Known as “Honest Tom Steele,” Steele is deeply devoted to O’Connell, and is one of his key lieutenants during the repeal campaigns of the 1830s and 1840s. He takes his title and responsibilities as O’Connell’s “Head Pacificator” so seriously and generally expresses himself with such long-winded pomposity that he becomes something of a figure of fun for opponents of O’Connell and for many of the younger men in the Repeal Association. Tried on conspiracy charges after the prohibition of the Clontarf monster meeting, he is one of the six “traversers” imprisoned with O’Connell in Richmond jail from May to September 1844. Strongly supporting O’Connell’s repudiation of physical force, he chairs and takes a prominent part in the peace resolution debates of July 1846 in which the Young Ireland group walks out of the Repeal Association.

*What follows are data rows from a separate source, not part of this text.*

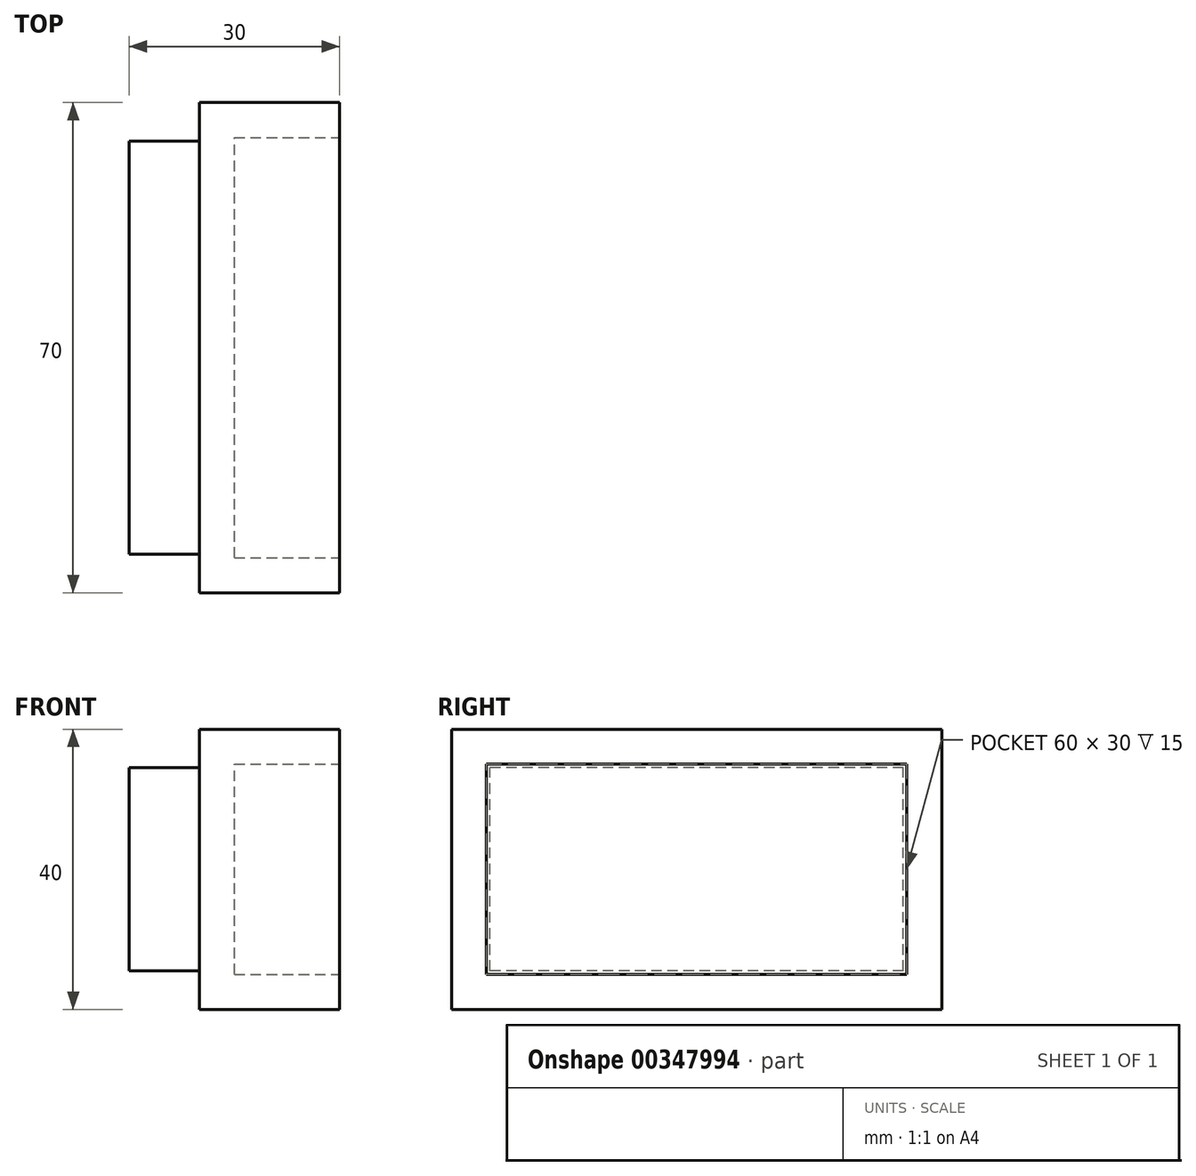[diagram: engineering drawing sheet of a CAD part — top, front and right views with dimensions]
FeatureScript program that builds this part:
annotation { "Feature Type Name" : "Feature", "Feature Type Description" : "" }
export const myFeature = defineFeature(function(context is Context, id is Id, definition is map)
    precondition{}
    {
        {
            var Q0;
            Q0=qCreatedBy(makeId("Right.planeOp"),FACE);
            var sketch = newSketch(context, id + "F0", { "sketchPlane" : qUnion([Q0])});
            skLineSegment(sketch, "E0.bottom", {"start": v(0, 0) * mm, "end": v(70, 0) * mm});
            skLineSegment(sketch, "E0.top", {"start": v(0, 40) * mm, "end": v(70, 40) * mm});
            skLineSegment(sketch, "E0.left", {"start": v(0, 0) * mm, "end": v(0, 40) * mm});
            skLineSegment(sketch, "E0.right", {"start": v(70, 0) * mm, "end": v(70, 40) * mm});
            skSolve(sketch);
        }
        {
            var Q0;
            Q0 = qSketchRegion(id + "F0", true);
            extrude(context, id + "F1", {"entities" : qUnion([Q0]), "depth" : 20 * mm});
        }
        {
            var Q0;
            Q0=makeQuery(id+"F1.opExtrude","CAP_FACE",FACE,{"disambiguationData":[OSD([sQuery(id+"F0.wireOp",EDGE,"E0.bottom"),sQuery(id+"F0.wireOp",EDGE,"E0.top"),sQuery(id+"F0.wireOp",EDGE,"E0.left"),sQuery(id+"F0.wireOp",EDGE,"E0.right")])],"isStart":false});
            var sketch = newSketch(context, id + "F2", { "sketchPlane" : qUnion([Q0])});
            skLineSegment(sketch, "E1.bottom", {"start": v(5, 5) * mm, "end": v(65, 5) * mm});
            skLineSegment(sketch, "E1.top", {"start": v(5, 35) * mm, "end": v(65, 35) * mm});
            skLineSegment(sketch, "E1.left", {"start": v(5, 5) * mm, "end": v(5, 35) * mm});
            skLineSegment(sketch, "E1.right", {"start": v(65, 5) * mm, "end": v(65, 35) * mm});
            skSolve(sketch);
        }
        {
            var Q0;
            Q0 = qSketchRegion(id + "F2", true);
            extrude(context, id + "F3", {"entities" : qUnion([Q0]), "operationType" : NewBodyOperationType.REMOVE, "oppositeDirection" : true, "depth" : 15 * mm});
        }
        {
            var Q0;
            Q0=makeQuery(id+"F1.opExtrude","CAP_FACE",FACE,{"disambiguationData":[OSD([sQuery(id+"F0.wireOp",EDGE,"E0.bottom"),sQuery(id+"F0.wireOp",EDGE,"E0.top"),sQuery(id+"F0.wireOp",EDGE,"E0.left"),sQuery(id+"F0.wireOp",EDGE,"E0.right")])],"isStart":true});
            var sketch = newSketch(context, id + "F4", { "sketchPlane" : qUnion([Q0])});
            skLineSegment(sketch, "E2.bottom", {"start": v(-64.5, 5.5) * mm, "end": v(-5.5, 5.5) * mm});
            skLineSegment(sketch, "E2.top", {"start": v(-64.5, 34.5) * mm, "end": v(-5.5, 34.5) * mm});
            skLineSegment(sketch, "E2.left", {"start": v(-64.5, 5.5) * mm, "end": v(-64.5, 34.5) * mm});
            skLineSegment(sketch, "E2.right", {"start": v(-5.5, 5.5) * mm, "end": v(-5.5, 34.5) * mm});
            skSolve(sketch);
        }
        {
            var Q0;
            Q0 = qSketchRegion(id + "F4", true);
            extrude(context, id + "F5", {"entities" : qUnion([Q0]), "operationType" : NewBodyOperationType.ADD, "depth" : 10 * mm});
        }
    });
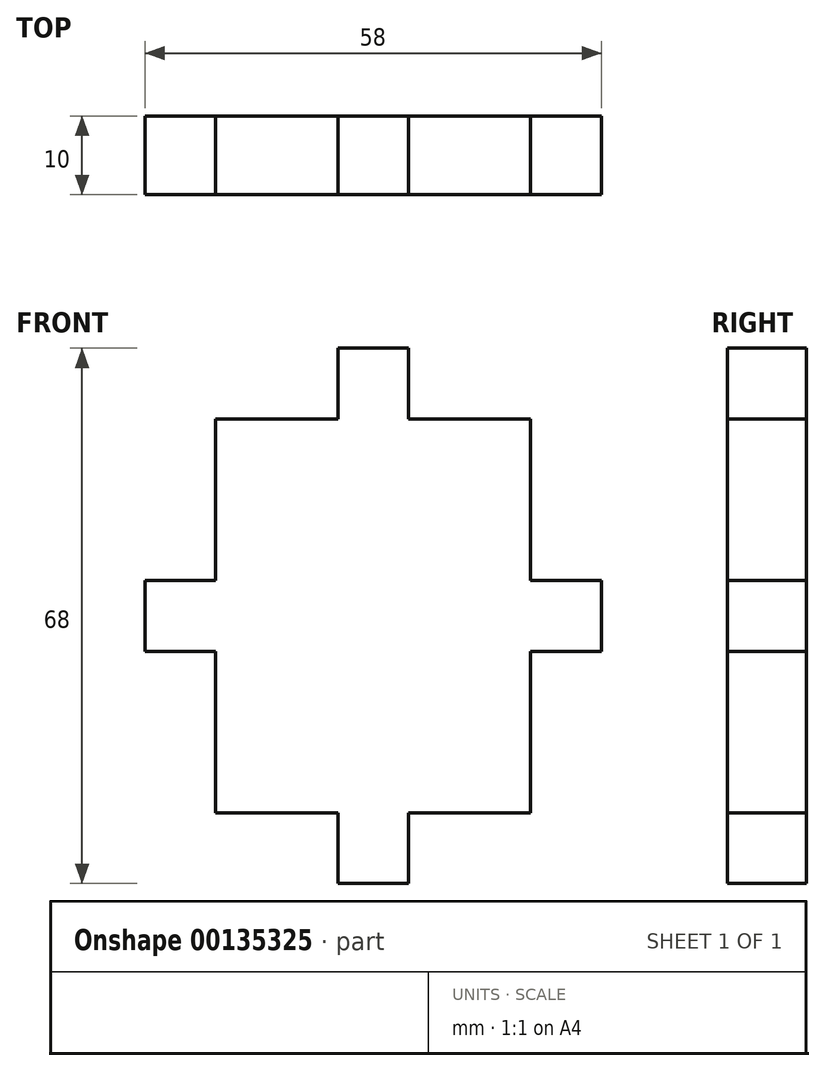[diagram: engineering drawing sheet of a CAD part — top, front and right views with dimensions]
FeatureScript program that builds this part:
annotation { "Feature Type Name" : "Feature", "Feature Type Description" : "" }
export const myFeature = defineFeature(function(context is Context, id is Id, definition is map)
    precondition{}
    {
        {
            var Q0;
            Q0=qCreatedBy(makeId("Front.planeOp"),FACE);
            var sketch = newSketch(context, id + "F0", { "sketchPlane" : qUnion([Q0])});
            skLineSegment(sketch, "E0.bottom", {"start": v(-36.69, 50) * mm, "end": v(3.31, 50) * mm});
            skLineSegment(sketch, "E0.top", {"start": v(-36.69, 0) * mm, "end": v(3.31, 0) * mm});
            skLineSegment(sketch, "E0.left", {"start": v(-36.69, 50) * mm, "end": v(-36.69, 0) * mm});
            skLineSegment(sketch, "E0.right", {"start": v(3.31, 50) * mm, "end": v(3.31, 0) * mm});
            skLineSegment(sketch, "E1.left", {"start": v(-36.69, 50) * mm, "end": v(-36.69, 50) * mm});
            skLineSegment(sketch, "E1.right", {"start": v(3.31, 50) * mm, "end": v(3.31, 50) * mm});
            skLineSegment(sketch, "E2.bottom", {"start": v(3.31, 50) * mm, "end": v(-36.69, 50) * mm});
            skLineSegment(sketch, "E2.top", {"start": v(3.31, 50) * mm, "end": v(-36.69, 50) * mm});
            skLineSegment(sketch, "E3.bottom", {"start": v(3.31, 29.5) * mm, "end": v(12.31, 29.5) * mm});
            skLineSegment(sketch, "E3.top", {"start": v(3.31, 20.5) * mm, "end": v(12.31, 20.5) * mm});
            skLineSegment(sketch, "E3.left", {"start": v(3.31, 29.5) * mm, "end": v(3.31, 20.5) * mm});
            skLineSegment(sketch, "E3.right", {"start": v(12.31, 29.5) * mm, "end": v(12.31, 20.5) * mm});
            skLineSegment(sketch, "E4.bottom", {"start": v(-21.19, 0) * mm, "end": v(-12.19, 0) * mm});
            skLineSegment(sketch, "E4.top", {"start": v(-21.19, -9) * mm, "end": v(-12.19, -9) * mm});
            skLineSegment(sketch, "E4.left", {"start": v(-21.19, 0) * mm, "end": v(-21.19, -9) * mm});
            skLineSegment(sketch, "E4.right", {"start": v(-12.19, 0) * mm, "end": v(-12.19, -9) * mm});
            skLineSegment(sketch, "E5", {"start": v(-16.69, 50) * mm, "end": v(-16.69, -39.94) * mm, "construction": true});
            skLineSegment(sketch, "E6.MirrorCS", {"start": v(-36.69, 29.5) * mm, "end": v(-45.69, 29.5) * mm});
            skLineSegment(sketch, "E7.MirrorCS", {"start": v(-45.69, 29.5) * mm, "end": v(-45.69, 20.5) * mm});
            skLineSegment(sketch, "E8.MirrorCS", {"start": v(-36.69, 20.5) * mm, "end": v(-45.69, 20.5) * mm});
            skLineSegment(sketch, "E9", {"start": v(-36.69, 25) * mm, "end": v(-1.13, 25) * mm, "construction": true});
            skPoint(sketch, "E9.endSnap0", {"position": v(3.31, 25) * mm});
            skLineSegment(sketch, "E10.MirrorCS", {"start": v(-21.19, 50) * mm, "end": v(-21.19, 59) * mm});
            skLineSegment(sketch, "E11.MirrorCS", {"start": v(-21.19, 59) * mm, "end": v(-12.19, 59) * mm});
            skLineSegment(sketch, "E12.MirrorCS", {"start": v(-12.19, 50) * mm, "end": v(-12.19, 59) * mm});
            skSolve(sketch);
        }
        {
            var Q0;
            Q0 = qSketchRegion(id + "F0", true);
            extrude(context, id + "F1", {"entities" : qUnion([Q0]), "depth" : 10 * mm});
        }
    });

After the death of O’Connell on May 15, 1847, Steele falls into a deep depression and, financially ruined, jumps from Waterloo Bridge in London on April 19, 1848. Pulled from the river by a Thames boatman, he survives for a number of weeks. Former political opponents, including Lord Brougham, offer financial help but he refuses. He dies on June 15, 1848, and his remains are taken to Dublin, where he is waked at Conciliation Hall, the headquarters of the Repeal Association, on Burgh Quay. He is buried in Glasnevin Cemetery, beside O’Connell’s tomb. He appears as one of the figures on the O’Connell memorial in O’Connell Street, Dublin.

Steele never marries but harbours an unrequited passion for a Miss Eileen Crowe of Ennis, County Clare, and is often to be seen standing on a large rock, which comes to be known as “Steele’s Rock,” on the banks of the River Fergus in Ennis as he tries to catch a glimpse of Miss Crowe, who lives across the river.